### Selected extract
######

This Week In Palestine

The impression I'd got before I arrived here was that the, shall we say, highly enclosed territories, were extremely starved of culture. Though this is very much the case in Nablus – purportedly a city that has lacked even a movie theatre for over eight years – there are, at least where resources are available, many attempts from within the local area to enhance and promote cultural activity wherever possible, particularly in Ramallah. Although the Mozart Palestine Festival is unique in that it is a foreign-based organization coming in to many different parts of the territories, within Palestine itself there are plenty of activities now happening – the point is more the difficulties that exist in making them a reality, as well as the lack of resources (although the latter problem is, judging by places such as the Ramallahan music centre that we visited ths morning, being addressed very consciensiously by trusts and foundations from abroad).
this week in palestineI have in front of me a glossy booklet called 'This Week In Palestine' (a monthly publication…!), which paints a very positive picture of the arts scene here – everything from Palestinian Pop, to Classical Music, to the National Song, to the Palestine Youth Orchestra, to lectures films and music CDs. Inevitably, it's a positive spin on a less-than-rosy situation, but it's a positive scene nonetheless.
I've reprinted the editorial below.
"We finally have something to cheer about. The new cabinet of the National Unity government, which has been in the works for several months, has finally been formed. While Israel has categorically declared that it will not have official dealings with the new government, several countries have already announced their willingness to deal with it. Norway was the first European nation to do so. Its deputy foreign minister met with Palestinian Prime Minister Ismail Haniyeh just days after the new government was sworn in. Other European capitals are expected to follow suit, although officially they are adopting a wait-and-see position.

######

### Dataset entries
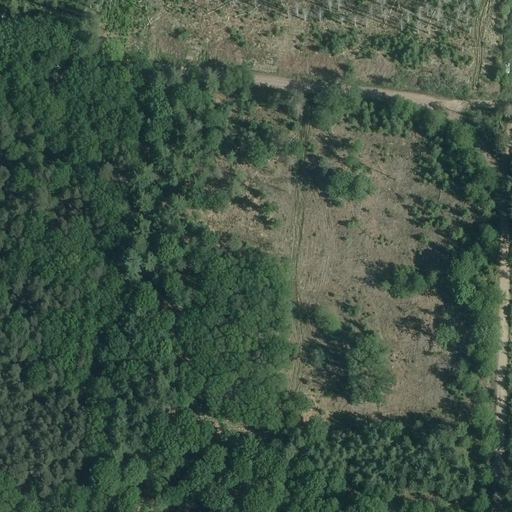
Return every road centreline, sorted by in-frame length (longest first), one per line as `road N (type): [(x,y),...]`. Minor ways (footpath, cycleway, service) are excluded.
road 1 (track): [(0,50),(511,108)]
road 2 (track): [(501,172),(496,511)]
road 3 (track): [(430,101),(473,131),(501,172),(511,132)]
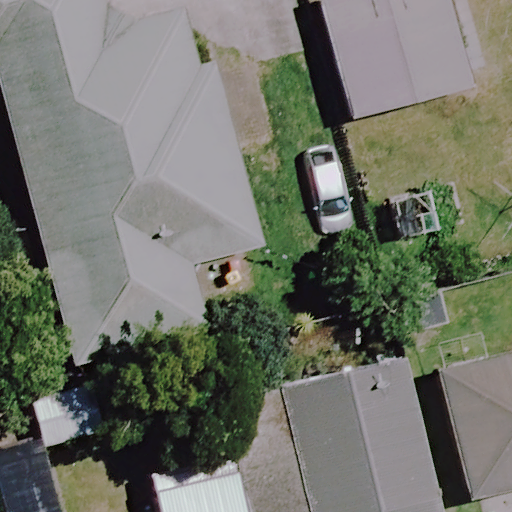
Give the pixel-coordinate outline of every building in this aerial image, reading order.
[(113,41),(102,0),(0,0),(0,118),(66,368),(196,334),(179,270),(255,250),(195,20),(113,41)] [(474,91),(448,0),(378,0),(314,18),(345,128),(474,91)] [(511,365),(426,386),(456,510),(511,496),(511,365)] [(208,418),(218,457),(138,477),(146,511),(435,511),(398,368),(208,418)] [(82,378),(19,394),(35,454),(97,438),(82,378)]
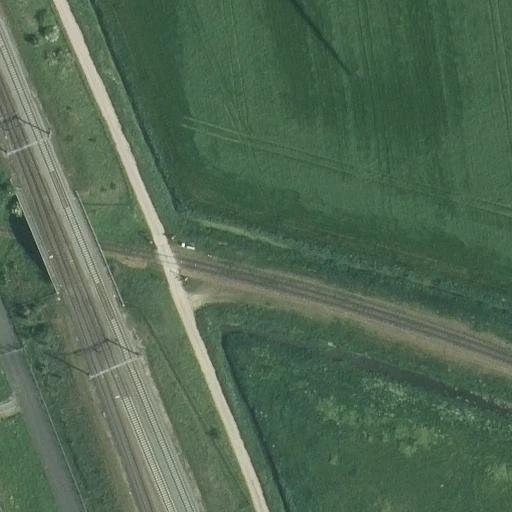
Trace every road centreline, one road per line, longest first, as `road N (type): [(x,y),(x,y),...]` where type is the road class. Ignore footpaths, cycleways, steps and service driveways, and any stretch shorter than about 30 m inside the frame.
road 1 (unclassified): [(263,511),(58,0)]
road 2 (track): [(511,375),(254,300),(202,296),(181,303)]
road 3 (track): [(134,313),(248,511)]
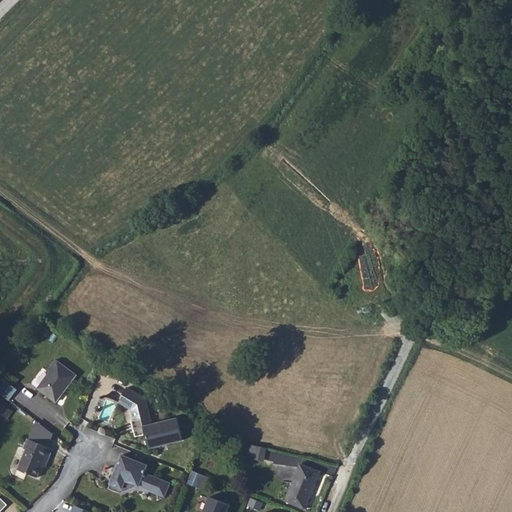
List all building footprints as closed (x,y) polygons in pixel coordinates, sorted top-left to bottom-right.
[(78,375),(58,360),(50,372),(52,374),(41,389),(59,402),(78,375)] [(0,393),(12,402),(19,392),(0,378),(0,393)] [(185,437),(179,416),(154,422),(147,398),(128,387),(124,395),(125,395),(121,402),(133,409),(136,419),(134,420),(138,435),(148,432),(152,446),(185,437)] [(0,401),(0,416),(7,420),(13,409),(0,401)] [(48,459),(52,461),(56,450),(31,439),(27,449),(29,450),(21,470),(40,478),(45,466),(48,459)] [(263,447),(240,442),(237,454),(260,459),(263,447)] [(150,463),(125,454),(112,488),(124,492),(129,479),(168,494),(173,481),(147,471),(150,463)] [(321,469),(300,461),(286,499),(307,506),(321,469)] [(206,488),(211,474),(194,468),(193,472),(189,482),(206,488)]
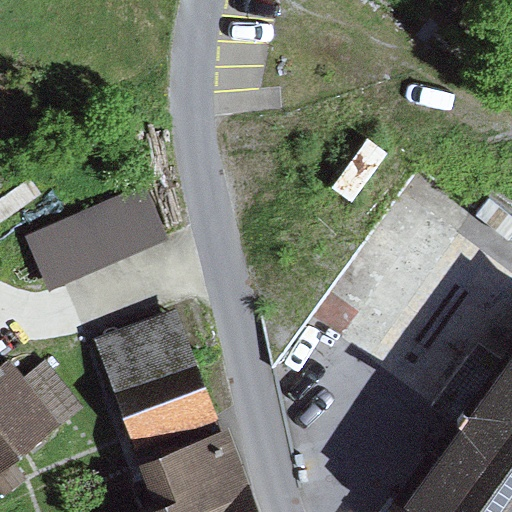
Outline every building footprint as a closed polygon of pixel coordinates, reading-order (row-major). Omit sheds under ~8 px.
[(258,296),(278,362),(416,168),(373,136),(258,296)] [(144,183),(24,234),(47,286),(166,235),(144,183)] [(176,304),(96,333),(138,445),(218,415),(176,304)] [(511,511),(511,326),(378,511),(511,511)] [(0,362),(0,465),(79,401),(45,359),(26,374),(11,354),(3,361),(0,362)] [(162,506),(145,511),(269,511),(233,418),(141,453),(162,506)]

######

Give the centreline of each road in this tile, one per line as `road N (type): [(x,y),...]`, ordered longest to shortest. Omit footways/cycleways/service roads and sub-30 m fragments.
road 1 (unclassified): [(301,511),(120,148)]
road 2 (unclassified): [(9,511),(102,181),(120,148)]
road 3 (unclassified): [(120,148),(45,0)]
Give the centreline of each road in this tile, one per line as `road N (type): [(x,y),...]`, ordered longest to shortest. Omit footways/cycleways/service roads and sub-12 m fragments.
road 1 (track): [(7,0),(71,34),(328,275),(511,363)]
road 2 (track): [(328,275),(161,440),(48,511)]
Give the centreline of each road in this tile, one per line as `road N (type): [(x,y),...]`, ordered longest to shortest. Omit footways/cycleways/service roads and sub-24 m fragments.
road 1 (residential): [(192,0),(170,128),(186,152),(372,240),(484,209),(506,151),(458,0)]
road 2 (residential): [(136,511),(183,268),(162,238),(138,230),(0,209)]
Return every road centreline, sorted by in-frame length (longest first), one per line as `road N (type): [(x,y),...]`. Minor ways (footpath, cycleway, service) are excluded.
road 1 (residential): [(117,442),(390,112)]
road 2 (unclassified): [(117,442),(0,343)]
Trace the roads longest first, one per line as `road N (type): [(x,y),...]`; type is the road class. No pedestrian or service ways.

######

### What is expected
Repeat the passage of the post on cultural life in Palestine word for word, starting at the words "I've reprinted the" and stopping after "a wait-and-see position.".

### Answer for this exercise
I've reprinted the editorial below.
"We finally have something to cheer about. The new cabinet of the National Unity government, which has been in the works for several months, has finally been formed. While Israel has categorically declared that it will not have official dealings with the new government, several countries have already announced their willingness to deal with it. Norway was the first European nation to do so. Its deputy foreign minister met with Palestinian Prime Minister Ismail Haniyeh just days after the new government was sworn in. Other European capitals are expected to follow suit, although officially they are adopting a wait-and-see position.